# Tarea
Según el texto para leer, ¿desde qué mes y año está hospitalizado Alfie en Liverpool?

═══ Texto para leer

El tribunal del Reino Unido rechazó el último recurso de los padres de Alfie Evans, de 23 meses, hospitalizado en estado semi-vegetativo, para que el tratamiento de su bebé continúe. El niño lleva respirando por sí mismo desde el lunes por la noche, cuando se le desconectó.

"Esto representa el capítulo final del caso de este extraordinario niño", dijo el juez del tribunal en la tercera vez que se da la razón a los médicos del hospital de Liverpool donde el niño está ingresado desde hace más de un año y medio.

El Tribunal Superior de Justicia británico, el Tribunal de Apelaciones y el Tribunal Supremo fallaron a favor del hospital, que quiere detener el tratamiento del niño bajo asistencia respiratoria artificial. El Tribunal Europeo de Derechos Humanos también ha rechazado la apelación de los padres.

Pero los padres de Alfie, Tom Evans y Kate James, intentaron el lunes obtener un nuevo plazo después de que Italia le otorgara la ciudadanía italiana al bebé. Querían que su hijo fuera trasladado al hospital de Roma para recibir tratamiento.

Durante una audiencia el lunes por la noche, el juez negó su petición y dio a los médicos la luz verde para terminar con el cuidado del pequeño Alfie, lo que conducirá a su muerte. Consideró que Alfie era ciudadano británico y, por lo tanto, estaba sujeto a las decisiones judiciales del Reino Unido.

Alfie, nacido el 9 de mayo de 2016, ha sido hospitalizado desde diciembre de 2016 en Liverpool (noroeste de Inglaterra). "Mi hijo pertenece a Italia", dijo su padre, Tom Evans, a los periodistas, diciendo que «no se daría por vencido».

El  Papa Francisco medió y pidió personalmente mantener vivo al bebé, sin éxito.

══════
═══ Extracto del listado

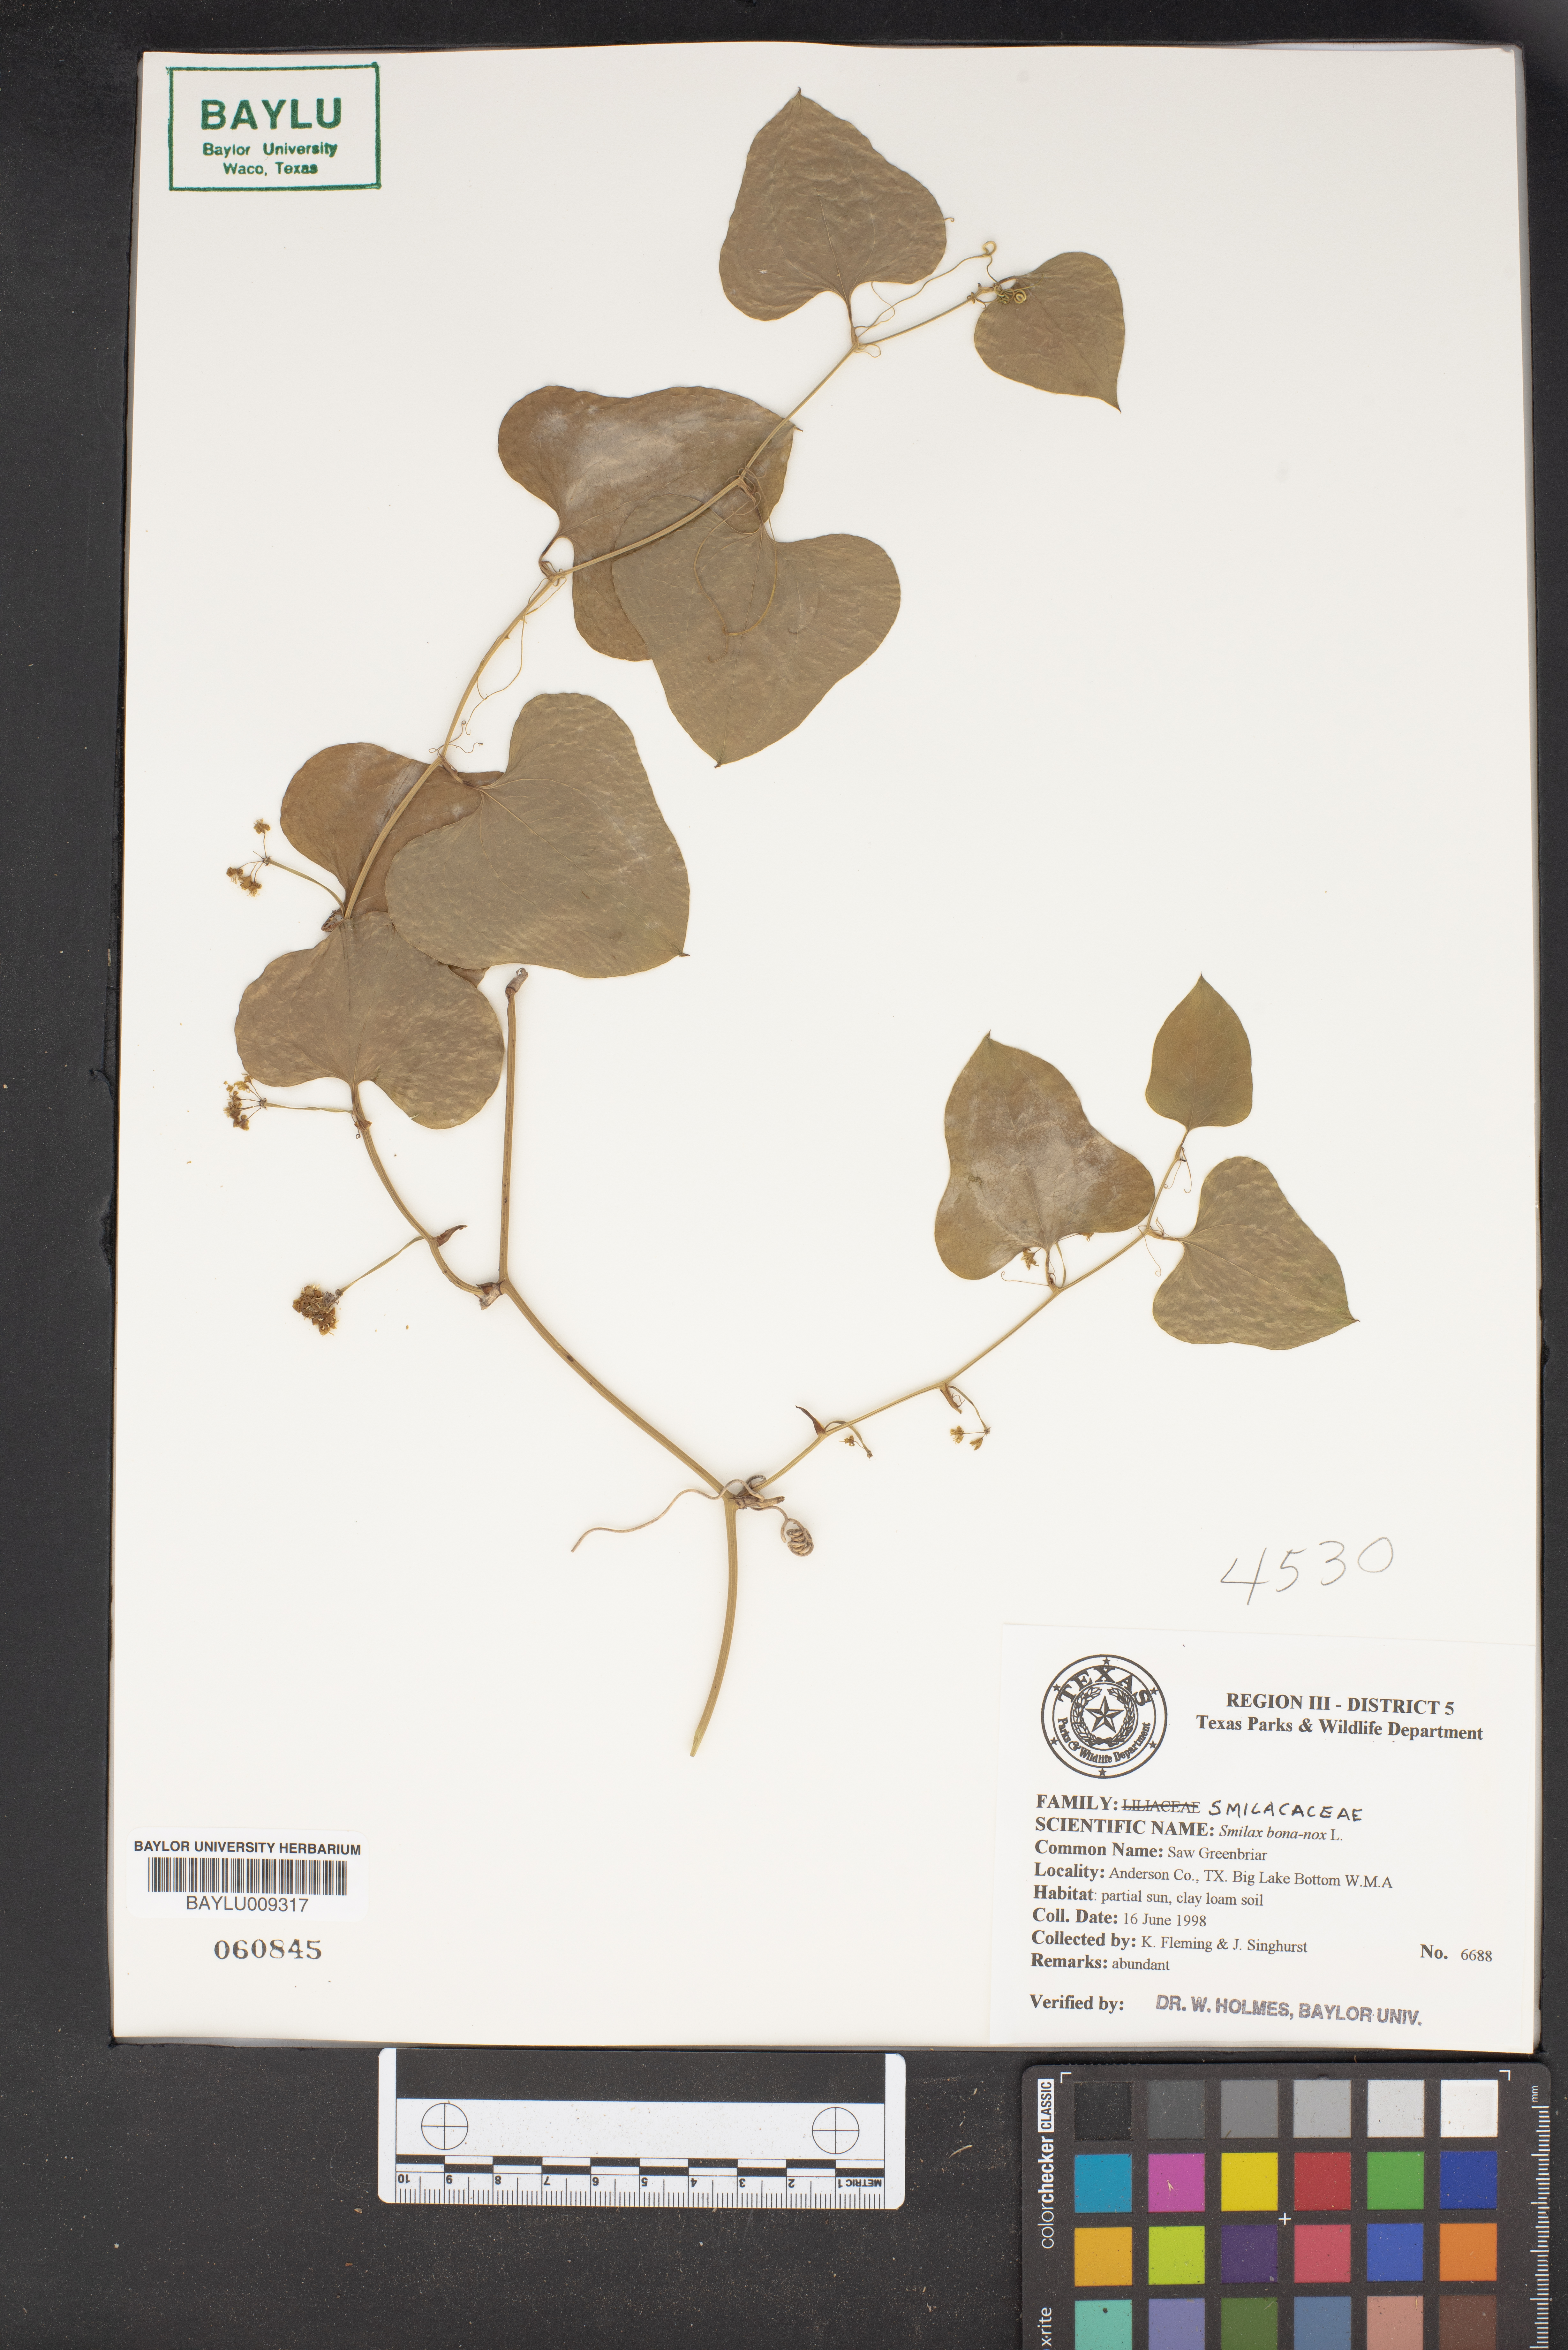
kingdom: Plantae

══════

# Resultado
Desde diciembre de 2016.